Your task is to repeat the records exactly from the line containing "Rotate right modülü" onward, through the final line.

── Provided records

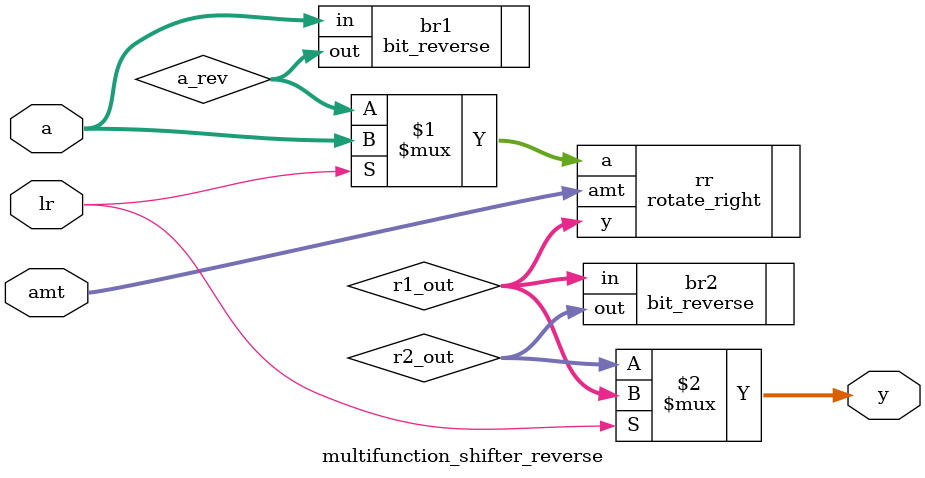
<source format=v>
module multifunction_shifter_reverse (
    input  wire [7:0] a,
    input  wire [2:0] amt,
    input  wire       lr,     // 1: rotate right, 0: rotate left
    output wire [7:0] y
);

wire [7:0] a_rev;
wire [7:0] r1_out;
wire [7:0] r2_out;

// Bit tersleme modülü (giriş verisini tersler)
bit_reverse br1 (
    .in(a),
    .out(a_rev)
);

// Rotate right modülü
rotate_right rr (
    .a(lr ? a : a_rev),  // Eğer lr=1 ise direkt a, lr=0 ise terslenmiş hali
    .amt(amt),
    .y(r1_out)
);

// Eğer lr = 1 ise rotate right sonucu direkt çıkışa gider,
// değilse tekrar terslenmiş hali çıkış olur (rotate left etkisi)
bit_reverse br2 (
    .in(r1_out),
    .out(r2_out)
);

assign y = lr ? r1_out : r2_out;

endmodule

</source>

────

▶ Solution to this exercise:
// Rotate right modülü
rotate_right rr (
    .a(lr ? a : a_rev),  // Eğer lr=1 ise direkt a, lr=0 ise terslenmiş hali
    .amt(amt),
    .y(r1_out)
);

// Eğer lr = 1 ise rotate right sonucu direkt çıkışa gider,
// değilse tekrar terslenmiş hali çıkış olur (rotate left etkisi)
bit_reverse br2 (
    .in(r1_out),
    .out(r2_out)
);

assign y = lr ? r1_out : r2_out;

endmodule

</source>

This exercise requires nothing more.